The Community of Sant'Egidio shares the mourning of the Roma people for the death of Stoika Cejka, who witnessed the Porrajimos, the Holocaust of the Roma and Sinti people, who passed away in Vienna on 28 January, the day after the Holocaust Remembrance Day.
Cejka Stoika was born in 1933, in a large family of Austrian Catholics Roma exterminated by the Nazis. Child deported to Birkenau first, then to Ravensbrück and finally Bergen Belsen, was a writer and an artist who gave voice to the suffering of the Roma people during the Nazi persecution. Her publications include the book "Maybe I dream of living", in which she reports his experience as a child in the Bergen Belsen concentration camp, which has been translated into Italian.
Her intense commitment to memory and testimony has brought her close to the Community of Sant'Egidio: she took part in the Meetings of Religions for Peace in the Spirit of Assisi and in conferences and meetings with young people, in Italy and in Europe. In particular we remember her presence in the pilgrimage of religion to Auschwitz in 2009, the conferences for young people in Hungary, and her last journey to Rome in June 2012, at the audience of the Pope to Roma and Sinti d 'Europe.

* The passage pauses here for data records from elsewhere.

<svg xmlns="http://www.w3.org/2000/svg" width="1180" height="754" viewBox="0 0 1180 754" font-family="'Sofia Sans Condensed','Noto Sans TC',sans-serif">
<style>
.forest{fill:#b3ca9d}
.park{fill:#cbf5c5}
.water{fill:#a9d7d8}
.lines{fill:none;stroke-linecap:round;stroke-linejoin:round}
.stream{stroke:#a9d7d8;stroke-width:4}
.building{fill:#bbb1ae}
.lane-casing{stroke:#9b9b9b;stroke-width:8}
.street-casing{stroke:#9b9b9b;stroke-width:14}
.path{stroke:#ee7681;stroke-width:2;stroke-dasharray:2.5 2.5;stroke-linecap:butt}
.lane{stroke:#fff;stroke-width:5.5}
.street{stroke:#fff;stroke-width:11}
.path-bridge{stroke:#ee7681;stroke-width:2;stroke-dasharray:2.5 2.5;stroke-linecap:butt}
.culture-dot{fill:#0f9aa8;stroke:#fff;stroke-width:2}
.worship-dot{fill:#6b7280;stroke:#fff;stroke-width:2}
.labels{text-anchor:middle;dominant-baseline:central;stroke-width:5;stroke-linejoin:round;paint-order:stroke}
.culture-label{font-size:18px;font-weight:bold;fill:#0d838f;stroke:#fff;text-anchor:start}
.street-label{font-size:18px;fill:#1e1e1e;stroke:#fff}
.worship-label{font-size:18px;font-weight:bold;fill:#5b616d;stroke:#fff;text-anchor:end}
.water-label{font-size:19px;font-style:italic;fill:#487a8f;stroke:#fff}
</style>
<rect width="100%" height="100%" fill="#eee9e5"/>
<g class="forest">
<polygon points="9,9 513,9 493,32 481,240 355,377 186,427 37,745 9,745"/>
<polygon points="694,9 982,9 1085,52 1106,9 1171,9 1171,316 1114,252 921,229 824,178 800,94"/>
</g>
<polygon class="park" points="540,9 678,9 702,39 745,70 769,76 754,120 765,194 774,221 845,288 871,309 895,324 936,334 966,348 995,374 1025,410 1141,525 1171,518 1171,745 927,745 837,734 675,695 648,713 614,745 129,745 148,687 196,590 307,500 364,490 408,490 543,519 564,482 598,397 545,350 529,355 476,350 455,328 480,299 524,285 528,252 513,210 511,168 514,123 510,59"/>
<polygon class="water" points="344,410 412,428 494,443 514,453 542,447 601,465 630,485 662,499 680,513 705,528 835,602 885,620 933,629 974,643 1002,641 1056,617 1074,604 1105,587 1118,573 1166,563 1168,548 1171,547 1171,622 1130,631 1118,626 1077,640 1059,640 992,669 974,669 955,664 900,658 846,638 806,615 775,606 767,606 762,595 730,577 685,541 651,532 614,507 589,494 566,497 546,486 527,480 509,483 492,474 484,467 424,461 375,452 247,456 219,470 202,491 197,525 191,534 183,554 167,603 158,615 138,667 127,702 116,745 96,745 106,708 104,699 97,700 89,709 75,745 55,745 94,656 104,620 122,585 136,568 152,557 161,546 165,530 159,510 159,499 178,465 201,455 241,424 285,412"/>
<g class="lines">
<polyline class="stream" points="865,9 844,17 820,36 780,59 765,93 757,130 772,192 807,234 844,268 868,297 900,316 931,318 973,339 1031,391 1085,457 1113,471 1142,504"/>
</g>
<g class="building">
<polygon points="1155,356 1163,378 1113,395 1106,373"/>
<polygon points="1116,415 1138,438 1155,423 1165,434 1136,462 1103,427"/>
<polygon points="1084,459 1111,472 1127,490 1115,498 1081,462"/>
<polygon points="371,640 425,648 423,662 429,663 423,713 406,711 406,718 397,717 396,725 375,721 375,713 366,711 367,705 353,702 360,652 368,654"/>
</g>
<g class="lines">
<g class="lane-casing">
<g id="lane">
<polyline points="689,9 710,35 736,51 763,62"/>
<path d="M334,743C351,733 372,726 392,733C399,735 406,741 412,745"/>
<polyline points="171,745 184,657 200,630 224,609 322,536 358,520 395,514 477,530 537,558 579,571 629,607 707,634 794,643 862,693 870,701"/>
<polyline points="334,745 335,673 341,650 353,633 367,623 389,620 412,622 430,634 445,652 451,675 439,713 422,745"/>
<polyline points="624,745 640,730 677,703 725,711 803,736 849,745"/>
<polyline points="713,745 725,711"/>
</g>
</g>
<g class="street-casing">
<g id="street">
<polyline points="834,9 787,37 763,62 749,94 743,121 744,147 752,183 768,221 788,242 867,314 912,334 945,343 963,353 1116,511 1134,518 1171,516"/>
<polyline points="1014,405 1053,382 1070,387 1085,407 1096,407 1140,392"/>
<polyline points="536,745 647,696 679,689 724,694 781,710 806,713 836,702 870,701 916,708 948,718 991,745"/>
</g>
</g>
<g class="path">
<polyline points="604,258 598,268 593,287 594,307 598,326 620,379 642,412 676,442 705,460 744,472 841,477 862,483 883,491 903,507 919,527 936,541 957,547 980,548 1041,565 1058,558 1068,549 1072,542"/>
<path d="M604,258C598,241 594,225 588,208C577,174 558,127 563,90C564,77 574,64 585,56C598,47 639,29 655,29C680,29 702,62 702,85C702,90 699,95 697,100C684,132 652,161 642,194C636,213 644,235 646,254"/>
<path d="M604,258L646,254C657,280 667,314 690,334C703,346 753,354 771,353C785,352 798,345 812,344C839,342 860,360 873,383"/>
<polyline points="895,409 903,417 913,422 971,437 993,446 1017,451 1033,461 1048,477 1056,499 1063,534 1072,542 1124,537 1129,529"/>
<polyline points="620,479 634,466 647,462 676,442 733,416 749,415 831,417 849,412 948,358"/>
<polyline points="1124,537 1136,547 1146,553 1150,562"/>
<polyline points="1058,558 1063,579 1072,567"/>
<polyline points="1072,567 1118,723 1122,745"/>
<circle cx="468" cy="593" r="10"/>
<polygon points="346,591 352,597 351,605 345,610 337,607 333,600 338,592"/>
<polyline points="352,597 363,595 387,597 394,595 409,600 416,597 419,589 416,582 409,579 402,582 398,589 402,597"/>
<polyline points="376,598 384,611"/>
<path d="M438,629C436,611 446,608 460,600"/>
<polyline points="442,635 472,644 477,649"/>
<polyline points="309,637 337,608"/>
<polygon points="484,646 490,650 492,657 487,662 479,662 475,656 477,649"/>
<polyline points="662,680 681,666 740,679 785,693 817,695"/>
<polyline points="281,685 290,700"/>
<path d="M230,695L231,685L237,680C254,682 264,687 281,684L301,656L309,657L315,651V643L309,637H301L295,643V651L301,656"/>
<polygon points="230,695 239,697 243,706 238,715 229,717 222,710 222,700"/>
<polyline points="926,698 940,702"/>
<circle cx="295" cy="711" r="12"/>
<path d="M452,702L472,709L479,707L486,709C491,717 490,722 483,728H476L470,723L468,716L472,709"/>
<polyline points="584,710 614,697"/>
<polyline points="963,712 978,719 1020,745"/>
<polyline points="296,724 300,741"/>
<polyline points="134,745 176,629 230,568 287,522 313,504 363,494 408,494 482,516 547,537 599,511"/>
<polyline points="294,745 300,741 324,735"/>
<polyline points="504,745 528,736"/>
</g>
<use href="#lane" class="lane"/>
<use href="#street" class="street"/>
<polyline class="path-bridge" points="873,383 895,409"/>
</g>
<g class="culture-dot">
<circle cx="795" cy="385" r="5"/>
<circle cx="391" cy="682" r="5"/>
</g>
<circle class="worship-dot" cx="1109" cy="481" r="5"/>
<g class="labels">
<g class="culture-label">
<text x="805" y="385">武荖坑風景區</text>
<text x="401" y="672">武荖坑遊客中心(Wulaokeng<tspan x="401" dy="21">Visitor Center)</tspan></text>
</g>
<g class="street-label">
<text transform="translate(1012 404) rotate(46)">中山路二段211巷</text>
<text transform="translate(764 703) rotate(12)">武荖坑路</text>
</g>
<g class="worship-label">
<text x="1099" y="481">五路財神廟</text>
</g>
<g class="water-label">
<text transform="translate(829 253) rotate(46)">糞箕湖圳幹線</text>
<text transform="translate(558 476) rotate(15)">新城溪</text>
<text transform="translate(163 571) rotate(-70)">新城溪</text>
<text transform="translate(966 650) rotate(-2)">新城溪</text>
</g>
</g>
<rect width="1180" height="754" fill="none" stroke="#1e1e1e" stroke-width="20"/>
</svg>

Even at that time, as often in recent years, she expressed her concern about the resurgence in Europe of phenomena of anti-gitanism: "I'm afraid that Auschwitz is only sleeping," she said to the pope.
A good synthesis of her message can be found in the words addressed to the Hungarian youth of the Community of Sant'Egidio, in one of the last meetings: "If you defend the gypsy, the young, you defend yourselves. Thus becoming a protective mantle for yourself".